**Page extract**:
=== Section Start ===
# Sudden, Drastic Drop in MPG



## jreese86 (Feb 16, 2005)

Does anyone have any ideas on what would cause a sudden, drastic decrease in gas mileage, by 5-10mpg?

Air filter is clean, oil changed recently, tire pressure is good.

My mileage just tanked from ~35mpg on premium to ~28mpg on premium, worse on normal gas.

My knowledge is not the greatest when it comes to car maintenance, so any ideas on what else to check?


----------



## PoppinJ (Jun 13, 2005)

If its so abrupt then it's probably more than a comman maintanice problem, for instance it could be your injectors, but they only slowly clog over time. Get some fuel system cleaner just in case though.


----------



## Flying Vv (Apr 10, 2003)

jreese86 said:


> Does anyone have any ideas on what would cause a sudden, drastic decrease in gas mileage, by 5-10mpg?
> 
> Air filter is clean, oil changed recently, tire pressure is good.
> 
> ...


 Did you break in the car? Im betting no.

Also could be the quality of the gas.


----------



## jreese86 (Feb 16, 2005)

Flying V said:


> Did you break in the car? Im betting no.
> 
> Also could be the quality of the gas.


I bought it used, so I don't know if it got broke in or not.
=== Section End ===
**Given entries**:
=== Section Start ===
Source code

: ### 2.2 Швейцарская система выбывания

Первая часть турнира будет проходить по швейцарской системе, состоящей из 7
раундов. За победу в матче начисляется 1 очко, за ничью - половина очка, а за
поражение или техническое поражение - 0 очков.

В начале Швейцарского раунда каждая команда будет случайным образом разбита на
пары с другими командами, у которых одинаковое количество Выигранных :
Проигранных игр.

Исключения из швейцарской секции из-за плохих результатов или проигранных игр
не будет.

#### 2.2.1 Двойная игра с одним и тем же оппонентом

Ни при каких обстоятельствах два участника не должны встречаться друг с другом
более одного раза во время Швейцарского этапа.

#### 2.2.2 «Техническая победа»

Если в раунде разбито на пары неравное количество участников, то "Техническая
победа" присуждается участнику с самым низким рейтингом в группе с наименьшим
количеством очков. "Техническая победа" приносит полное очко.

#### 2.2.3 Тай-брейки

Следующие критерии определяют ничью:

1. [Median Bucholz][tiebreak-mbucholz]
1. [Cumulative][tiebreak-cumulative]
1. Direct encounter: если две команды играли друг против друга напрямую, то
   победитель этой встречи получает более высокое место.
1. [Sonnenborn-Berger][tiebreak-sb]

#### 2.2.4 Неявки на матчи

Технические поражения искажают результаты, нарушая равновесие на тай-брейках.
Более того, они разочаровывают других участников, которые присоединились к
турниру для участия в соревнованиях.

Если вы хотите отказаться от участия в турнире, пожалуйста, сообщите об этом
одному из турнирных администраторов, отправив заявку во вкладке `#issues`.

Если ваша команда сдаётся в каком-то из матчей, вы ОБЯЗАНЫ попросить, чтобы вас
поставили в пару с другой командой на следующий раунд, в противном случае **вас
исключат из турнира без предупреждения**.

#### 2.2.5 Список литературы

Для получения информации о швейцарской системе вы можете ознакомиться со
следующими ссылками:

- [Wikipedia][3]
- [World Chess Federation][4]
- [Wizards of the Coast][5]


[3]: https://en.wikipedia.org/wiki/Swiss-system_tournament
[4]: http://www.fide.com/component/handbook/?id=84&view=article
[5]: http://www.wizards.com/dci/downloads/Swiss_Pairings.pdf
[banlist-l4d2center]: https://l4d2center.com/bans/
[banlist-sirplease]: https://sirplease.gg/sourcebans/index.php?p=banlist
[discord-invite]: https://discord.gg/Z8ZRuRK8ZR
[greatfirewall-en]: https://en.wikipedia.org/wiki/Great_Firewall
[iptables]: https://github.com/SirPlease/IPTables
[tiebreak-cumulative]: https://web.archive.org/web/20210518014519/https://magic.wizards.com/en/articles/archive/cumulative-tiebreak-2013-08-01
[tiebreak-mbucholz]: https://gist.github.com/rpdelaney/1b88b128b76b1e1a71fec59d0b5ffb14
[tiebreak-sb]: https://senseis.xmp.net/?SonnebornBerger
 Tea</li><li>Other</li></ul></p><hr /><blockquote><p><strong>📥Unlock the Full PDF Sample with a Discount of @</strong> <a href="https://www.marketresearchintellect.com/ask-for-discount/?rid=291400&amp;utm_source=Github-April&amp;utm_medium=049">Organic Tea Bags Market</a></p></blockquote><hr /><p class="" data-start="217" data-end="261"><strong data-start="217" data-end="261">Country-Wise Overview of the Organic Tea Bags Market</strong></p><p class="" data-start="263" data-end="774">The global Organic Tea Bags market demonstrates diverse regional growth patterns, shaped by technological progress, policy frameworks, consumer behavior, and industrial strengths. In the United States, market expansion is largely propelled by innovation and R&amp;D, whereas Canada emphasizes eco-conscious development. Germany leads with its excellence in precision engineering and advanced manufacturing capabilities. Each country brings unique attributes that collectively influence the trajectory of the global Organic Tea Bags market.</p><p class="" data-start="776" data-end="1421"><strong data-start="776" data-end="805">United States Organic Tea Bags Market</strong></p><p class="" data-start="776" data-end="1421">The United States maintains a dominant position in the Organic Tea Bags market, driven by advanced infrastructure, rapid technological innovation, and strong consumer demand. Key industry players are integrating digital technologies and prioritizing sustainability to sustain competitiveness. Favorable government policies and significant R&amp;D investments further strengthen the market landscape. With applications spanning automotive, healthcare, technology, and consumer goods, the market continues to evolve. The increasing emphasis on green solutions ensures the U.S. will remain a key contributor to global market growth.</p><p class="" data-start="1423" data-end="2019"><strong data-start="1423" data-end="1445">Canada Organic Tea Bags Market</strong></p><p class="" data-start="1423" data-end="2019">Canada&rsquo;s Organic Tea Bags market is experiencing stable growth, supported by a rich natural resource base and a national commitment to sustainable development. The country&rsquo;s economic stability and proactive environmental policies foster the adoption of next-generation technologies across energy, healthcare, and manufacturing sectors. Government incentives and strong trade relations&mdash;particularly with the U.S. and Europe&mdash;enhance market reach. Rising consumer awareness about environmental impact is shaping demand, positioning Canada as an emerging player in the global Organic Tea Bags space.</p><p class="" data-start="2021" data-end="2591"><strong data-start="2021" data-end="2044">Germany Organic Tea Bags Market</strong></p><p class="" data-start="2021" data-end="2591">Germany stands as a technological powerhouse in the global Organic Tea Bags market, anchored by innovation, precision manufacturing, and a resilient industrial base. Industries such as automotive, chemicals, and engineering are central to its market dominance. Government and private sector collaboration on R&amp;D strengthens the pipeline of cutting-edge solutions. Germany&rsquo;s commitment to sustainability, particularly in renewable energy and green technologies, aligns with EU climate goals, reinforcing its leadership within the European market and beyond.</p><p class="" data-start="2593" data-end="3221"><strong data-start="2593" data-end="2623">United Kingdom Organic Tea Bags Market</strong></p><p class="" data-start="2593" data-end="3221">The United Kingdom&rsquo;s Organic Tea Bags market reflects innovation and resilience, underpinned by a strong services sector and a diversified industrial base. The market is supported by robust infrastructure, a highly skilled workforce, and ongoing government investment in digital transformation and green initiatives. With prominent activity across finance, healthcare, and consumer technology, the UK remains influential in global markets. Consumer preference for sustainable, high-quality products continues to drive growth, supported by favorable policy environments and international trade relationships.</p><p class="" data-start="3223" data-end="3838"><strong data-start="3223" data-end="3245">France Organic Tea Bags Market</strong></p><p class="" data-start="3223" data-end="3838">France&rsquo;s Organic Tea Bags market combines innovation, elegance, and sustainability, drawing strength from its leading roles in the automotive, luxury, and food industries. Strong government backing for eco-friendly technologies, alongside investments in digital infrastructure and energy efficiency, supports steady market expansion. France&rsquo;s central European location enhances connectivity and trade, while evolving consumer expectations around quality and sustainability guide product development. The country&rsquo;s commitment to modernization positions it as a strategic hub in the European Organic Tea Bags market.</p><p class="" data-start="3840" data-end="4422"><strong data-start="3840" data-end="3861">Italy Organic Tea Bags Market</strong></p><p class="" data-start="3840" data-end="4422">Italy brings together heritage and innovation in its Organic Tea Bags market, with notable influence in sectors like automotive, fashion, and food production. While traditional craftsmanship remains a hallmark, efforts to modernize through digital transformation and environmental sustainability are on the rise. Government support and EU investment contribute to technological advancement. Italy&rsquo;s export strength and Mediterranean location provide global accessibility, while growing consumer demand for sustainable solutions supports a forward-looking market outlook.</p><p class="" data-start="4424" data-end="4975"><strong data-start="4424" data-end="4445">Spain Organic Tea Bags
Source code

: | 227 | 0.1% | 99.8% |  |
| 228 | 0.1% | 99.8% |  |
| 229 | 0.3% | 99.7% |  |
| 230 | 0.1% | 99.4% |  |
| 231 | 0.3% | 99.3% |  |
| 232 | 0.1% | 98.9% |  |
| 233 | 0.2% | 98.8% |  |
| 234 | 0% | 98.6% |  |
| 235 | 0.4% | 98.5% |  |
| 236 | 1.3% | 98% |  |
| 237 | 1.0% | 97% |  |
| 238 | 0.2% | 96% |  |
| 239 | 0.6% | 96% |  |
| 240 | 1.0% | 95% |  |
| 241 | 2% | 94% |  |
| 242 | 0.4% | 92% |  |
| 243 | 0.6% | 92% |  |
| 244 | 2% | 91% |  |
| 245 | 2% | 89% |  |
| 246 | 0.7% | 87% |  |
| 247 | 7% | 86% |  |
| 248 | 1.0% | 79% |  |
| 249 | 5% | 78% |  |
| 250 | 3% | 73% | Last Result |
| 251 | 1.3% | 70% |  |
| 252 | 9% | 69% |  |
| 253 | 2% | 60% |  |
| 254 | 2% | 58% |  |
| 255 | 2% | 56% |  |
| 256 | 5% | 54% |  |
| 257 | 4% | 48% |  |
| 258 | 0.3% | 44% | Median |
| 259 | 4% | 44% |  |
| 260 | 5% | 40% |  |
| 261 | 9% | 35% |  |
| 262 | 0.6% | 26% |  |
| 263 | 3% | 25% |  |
=== Section End ===
**Directions**:
a - Please swap "раунде" for "туре" in the records, beginning at their first line and stopping after the line that contains "Следующие критерии определяют", with everything else in that span left unchanged.
b - Carry on the forum thread about the sudden drop in gas mileage from the point where it stops.
The forum thread and the records have different sources.

**Answers for the exercise**:
a -
Source code

: ### 2.2 Швейцарская система выбывания

Первая часть турнира будет проходить по швейцарской системе, состоящей из 7
раундов. За победу в матче начисляется 1 очко, за ничью - половина очка, а за
поражение или техническое поражение - 0 очков.

В начале Швейцарского раунда каждая команда будет случайным образом разбита на
пары с другими командами, у которых одинаковое количество Выигранных :
Проигранных игр.

Исключения из швейцарской секции из-за плохих результатов или проигранных игр
не будет.

#### 2.2.1 Двойная игра с одним и тем же оппонентом

Ни при каких обстоятельствах два участника не должны встречаться друг с другом
более одного раза во время Швейцарского этапа.

#### 2.2.2 «Техническая победа»

Если в туре разбито на пары неравное количество участников, то "Техническая
победа" присуждается участнику с самым низким рейтингом в группе с наименьшим
количеством очков. "Техническая победа" приносит полное очко.

#### 2.2.3 Тай-брейки

Следующие критерии определяют ничью:

b -
The bad gas mileage has spanned over the last 4 tanks of gas, all pumped at different places. I usually run it down damn near empty, so if it was bad gas, it should be gone for the most part.


----------



## Flying Vv (Apr 10, 2003)

Next time dont run it to " damn near empty" unless you absolutely have to. Sediment and such can build up at the bottom of a tank and clog your injectors. Warranty on the car?


----------



## jreese86 (Feb 16, 2005)

By damn near empty I mean around 1 gallon left.

Only warrantly left is the powertrain warranty.

The car has roughly 77k miles on it, if that tells you anything.


----------



## Flying Vv (Apr 10, 2003)

ah well that is expected. Fuel pump may be out along with the fuel lines and injectors. Might want to take it in to have it service.


----------



## jreese86 (Feb 16, 2005)

Kinda busy this week, anything I can watch for between now and next week that might be a sign of those problems?


----------



## Zac (Mar 10, 2004)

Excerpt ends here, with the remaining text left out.